Abstract

It has been argued1–2 that the early Precambrian atmosphere contained a negligible amount of oxygen and that the transition to the modern oxygen-rich atmosphere began some 2,000 Myr BP when photosynthetic oxygen produced by blue-green algae oxidized ferrous iron in solution and escaped from the ocean to the atmosphere. Others3 have argued for an even earlier occurrence of an oxygen-rich atmosphere. Although photosynthesis has provided the oxygen of the present atmosphere, the photosynthetic model for Precambrian oxygen production has difficulties. There is the problem of identifying the large deposits of reduced carbon needed to account for the red beds4 and the predominant role of photosynthesis as an oxygen source in the early Precambrian has been questioned on both biochemical and geochemical grounds5. Before photosynthesis the only possible abiotic source of atmospheric oxygen would have been the direct photodissociation of water vapour by solar UV photons.
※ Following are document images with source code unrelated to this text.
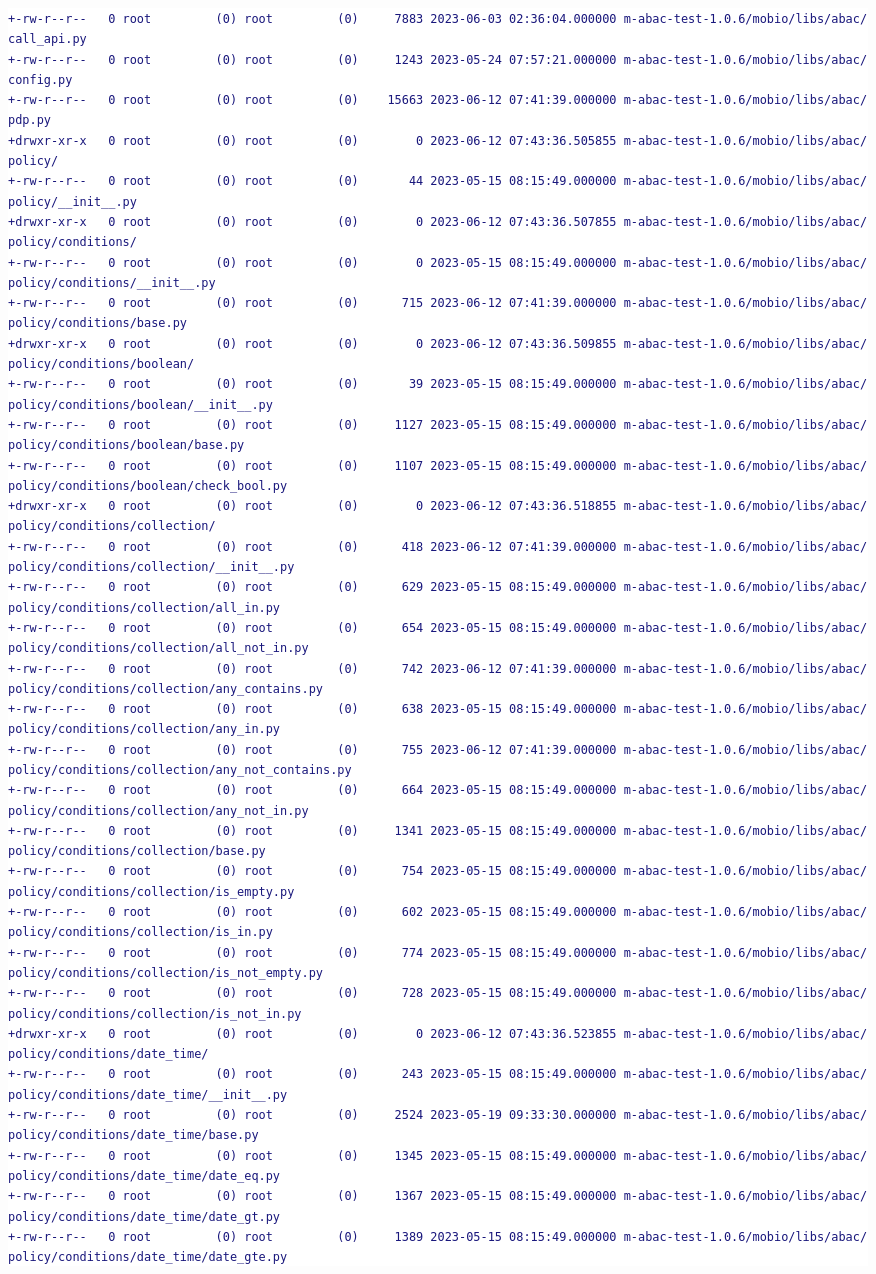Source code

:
 ```diff
+-rw-r--r--   0 root         (0) root         (0)     7883 2023-06-03 02:36:04.000000 m-abac-test-1.0.6/mobio/libs/abac/call_api.py
+-rw-r--r--   0 root         (0) root         (0)     1243 2023-05-24 07:57:21.000000 m-abac-test-1.0.6/mobio/libs/abac/config.py
+-rw-r--r--   0 root         (0) root         (0)    15663 2023-06-12 07:41:39.000000 m-abac-test-1.0.6/mobio/libs/abac/pdp.py
+drwxr-xr-x   0 root         (0) root         (0)        0 2023-06-12 07:43:36.505855 m-abac-test-1.0.6/mobio/libs/abac/policy/
+-rw-r--r--   0 root         (0) root         (0)       44 2023-05-15 08:15:49.000000 m-abac-test-1.0.6/mobio/libs/abac/policy/__init__.py
+drwxr-xr-x   0 root         (0) root         (0)        0 2023-06-12 07:43:36.507855 m-abac-test-1.0.6/mobio/libs/abac/policy/conditions/
+-rw-r--r--   0 root         (0) root         (0)        0 2023-05-15 08:15:49.000000 m-abac-test-1.0.6/mobio/libs/abac/policy/conditions/__init__.py
+-rw-r--r--   0 root         (0) root         (0)      715 2023-06-12 07:41:39.000000 m-abac-test-1.0.6/mobio/libs/abac/policy/conditions/base.py
+drwxr-xr-x   0 root         (0) root         (0)        0 2023-06-12 07:43:36.509855 m-abac-test-1.0.6/mobio/libs/abac/policy/conditions/boolean/
+-rw-r--r--   0 root         (0) root         (0)       39 2023-05-15 08:15:49.000000 m-abac-test-1.0.6/mobio/libs/abac/policy/conditions/boolean/__init__.py
+-rw-r--r--   0 root         (0) root         (0)     1127 2023-05-15 08:15:49.000000 m-abac-test-1.0.6/mobio/libs/abac/policy/conditions/boolean/base.py
+-rw-r--r--   0 root         (0) root         (0)     1107 2023-05-15 08:15:49.000000 m-abac-test-1.0.6/mobio/libs/abac/policy/conditions/boolean/check_bool.py
+drwxr-xr-x   0 root         (0) root         (0)        0 2023-06-12 07:43:36.518855 m-abac-test-1.0.6/mobio/libs/abac/policy/conditions/collection/
+-rw-r--r--   0 root         (0) root         (0)      418 2023-06-12 07:41:39.000000 m-abac-test-1.0.6/mobio/libs/abac/policy/conditions/collection/__init__.py
+-rw-r--r--   0 root         (0) root         (0)      629 2023-05-15 08:15:49.000000 m-abac-test-1.0.6/mobio/libs/abac/policy/conditions/collection/all_in.py
+-rw-r--r--   0 root         (0) root         (0)      654 2023-05-15 08:15:49.000000 m-abac-test-1.0.6/mobio/libs/abac/policy/conditions/collection/all_not_in.py
+-rw-r--r--   0 root         (0) root         (0)      742 2023-06-12 07:41:39.000000 m-abac-test-1.0.6/mobio/libs/abac/policy/conditions/collection/any_contains.py
+-rw-r--r--   0 root         (0) root         (0)      638 2023-05-15 08:15:49.000000 m-abac-test-1.0.6/mobio/libs/abac/policy/conditions/collection/any_in.py
+-rw-r--r--   0 root         (0) root         (0)      755 2023-06-12 07:41:39.000000 m-abac-test-1.0.6/mobio/libs/abac/policy/conditions/collection/any_not_contains.py
+-rw-r--r--   0 root         (0) root         (0)      664 2023-05-15 08:15:49.000000 m-abac-test-1.0.6/mobio/libs/abac/policy/conditions/collection/any_not_in.py
+-rw-r--r--   0 root         (0) root         (0)     1341 2023-05-15 08:15:49.000000 m-abac-test-1.0.6/mobio/libs/abac/policy/conditions/collection/base.py
+-rw-r--r--   0 root         (0) root         (0)      754 2023-05-15 08:15:49.000000 m-abac-test-1.0.6/mobio/libs/abac/policy/conditions/collection/is_empty.py
+-rw-r--r--   0 root         (0) root         (0)      602 2023-05-15 08:15:49.000000 m-abac-test-1.0.6/mobio/libs/abac/policy/conditions/collection/is_in.py
+-rw-r--r--   0 root         (0) root         (0)      774 2023-05-15 08:15:49.000000 m-abac-test-1.0.6/mobio/libs/abac/policy/conditions/collection/is_not_empty.py
+-rw-r--r--   0 root         (0) root         (0)      728 2023-05-15 08:15:49.000000 m-abac-test-1.0.6/mobio/libs/abac/policy/conditions/collection/is_not_in.py
+drwxr-xr-x   0 root         (0) root         (0)        0 2023-06-12 07:43:36.523855 m-abac-test-1.0.6/mobio/libs/abac/policy/conditions/date_time/
+-rw-r--r--   0 root         (0) root         (0)      243 2023-05-15 08:15:49.000000 m-abac-test-1.0.6/mobio/libs/abac/policy/conditions/date_time/__init__.py
+-rw-r--r--   0 root         (0) root         (0)     2524 2023-05-19 09:33:30.000000 m-abac-test-1.0.6/mobio/libs/abac/policy/conditions/date_time/base.py
+-rw-r--r--   0 root         (0) root         (0)     1345 2023-05-15 08:15:49.000000 m-abac-test-1.0.6/mobio/libs/abac/policy/conditions/date_time/date_eq.py
+-rw-r--r--   0 root         (0) root         (0)     1367 2023-05-15 08:15:49.000000 m-abac-test-1.0.6/mobio/libs/abac/policy/conditions/date_time/date_gt.py
+-rw-r--r--   0 root         (0) root         (0)     1389 2023-05-15 08:15:49.000000 m-abac-test-1.0.6/mobio/libs/abac/policy/conditions/date_time/date_gte.py
```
What atmospheric oxygen level could have been produced by this purely abiotic process? It has been argued6 that the abiotic oxygen level was entirely negligible, ≤10−12 PAL (present atmospheric level), but this assumed that the water vapour content of the palaeoatmosphere was the same as at present with a constant H2O mixing ratio of 3.8 p.p.m. above an altitude of 10 km. I argue here that this is too restrictive an assumption and calculate possible atmospheric oxygen levels for larger water vapour mixing ratios which cannot be ruled out by our limited knowledge of Precambrian conditions. Even a moderate oxygen content for the early Precambrian atmosphere could have had significant evolutionary implications because a biologically effective UV ozone screen would be established once the oxygen content exceeded 10−2 PAL (refs 7–11).